As can be seen by looking at Section 567 of the conference report, the U.S. Congress has opted neither to kill remote Internet voting (as called for in the House version) nor to delay and continue the program (as specified in the Senate version).
Instead, the Congress has chosen to allow remote military Internet voting only after "the Election Assistance Commission notifies the Secretary [of Defense] that the Commission has established electronic absentee voting guidelines and certifies that it will assistant the Secretary in carrying out the project."
A call from Etopia Media Voting News to the Election Assistance Commission for comment on their role in assigning themselves this crucial position in the process of creating an Internet voting platform and on their plans (if any) to develop "electronic absentee voting guidelines" or to assist the Department of Defense in carrying out remote, Internet, voting projects had not been returned as this report was posted on Friday, October 8th.
As long ago as 1997, requests had been made to the federal elections agency then responsible for developing voluntary voting standards, the Federal Elections Commission, asking it to create "electronic absentee voting guidelines," according to which potentially viable remote Internet voting systems could be certified for use by states.

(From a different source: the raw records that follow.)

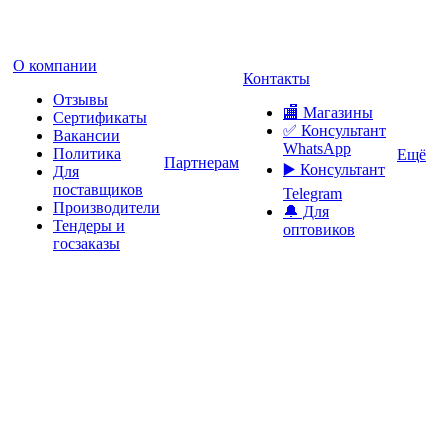
О компании
Контакты
Отзывы
🏬 Магазины
Сертификаты
✅️ Консультант
Вакансии
WhatsApp
Политика
Ещё
Партнерам
▶️ Консультант
Для
поставщиков
Telegram
Производители
🔔 Для
Тендеры и
оптовиков
госзаказы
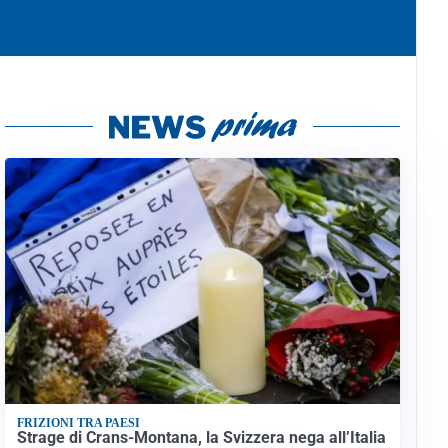
FRIZIONI TRA PAESI
Strage di Crans-Montana, la Svizzera nega all’Italia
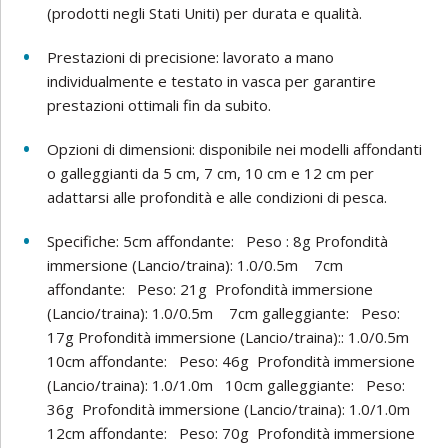
(prodotti negli Stati Uniti) per durata e qualità.
Prestazioni di precisione: lavorato a mano
individualmente e testato in vasca per garantire
prestazioni ottimali fin da subito.
Opzioni di dimensioni: disponibile nei modelli affondanti
o galleggianti da 5 cm, 7 cm, 10 cm e 12 cm per
adattarsi alle profondità e alle condizioni di pesca.
Specifiche: 5cm affondante: Peso : 8g Profondità
immersione (Lancio/traina): 1.0/0.5m 7cm
affondante: Peso: 21g Profondità immersione
(Lancio/traina): 1.0/0.5m 7cm galleggiante: Peso:
17g Profondità immersione (Lancio/traina):: 1.0/0.5m
10cm affondante: Peso: 46g Profondità immersione
(Lancio/traina): 1.0/1.0m 10cm galleggiante: Peso:
36g Profondità immersione (Lancio/traina): 1.0/1.0m
12cm affondante: Peso: 70g Profondità immersione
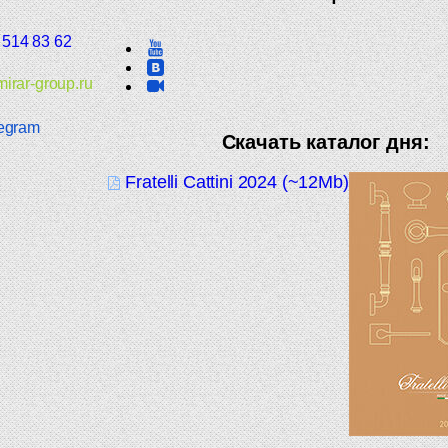
 514 83 62
irar-group.ru
egram
Скачать каталог дня:
Fratelli Cattini 2024 (~12Mb)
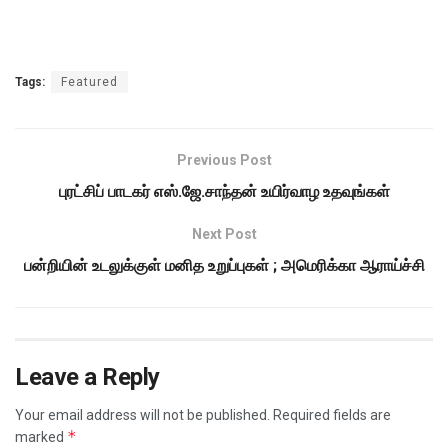
Tags:
Featured
Previous Post
புரட்சிப் பாடகர் எஸ்.ஜே.சாந்தன் உயிர்வாழ உதவுங்கள்
Next Post
பன்றியின் உடலுக்குள் மனித உறுப்புகள் ; அமெரிக்கா ஆராய்ச்சி
Leave a Reply
Your email address will not be published.
Required fields are
*
marked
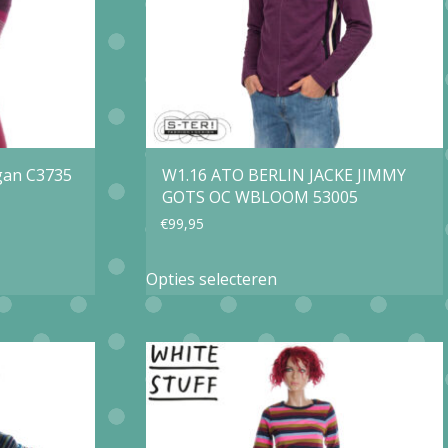
gekozen
worden
op
de
agina
productpagina
igan C3735
W1.16 ATO BERLIN JACKE JIMMY
GOTS OC WBLOOM 53005
€
99,95
Dit
Opties selecteren
product
heeft
e
meerdere
variaties.
Deze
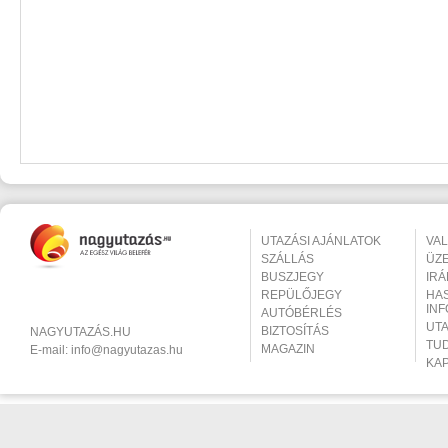
UTAZÁSI AJÁNLATOK
VA
SZÁLLÁS
ÜZ
BUSZJEGY
IR
REPÜLŐJEGY
HA
IN
AUTÓBÉRLÉS
UT
BIZTOSÍTÁS
NAGYUTAZÁS.HU
TU
MAGAZIN
E-mail:
info@nagyutazas.hu
KA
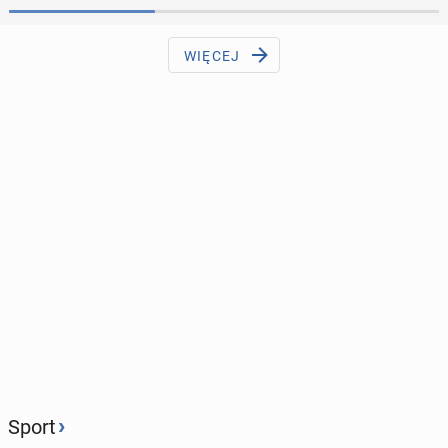
WIĘCEJ
›
Sport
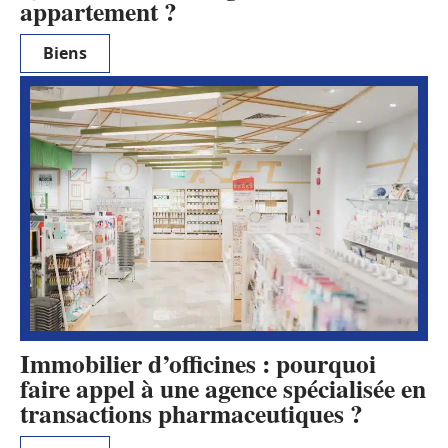
appartement ?
Biens
Immobilier d’officines : pourquoi
faire appel à une agence spécialisée en
transactions pharmaceutiques ?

This was never done, up until the time when responsibility for developing voluntary voting system standards was transferred from the FEC to the EAC, where now, apparently, it includes, as it always may have included, the option of developing "electronic absentee voting guidelines" for military, expatriate, and (possibly) domestic civilian remote Internet voting.
That's seven years, now, and counting, on adapting the American voting enterprise to take advantage of the latest in electronic technology.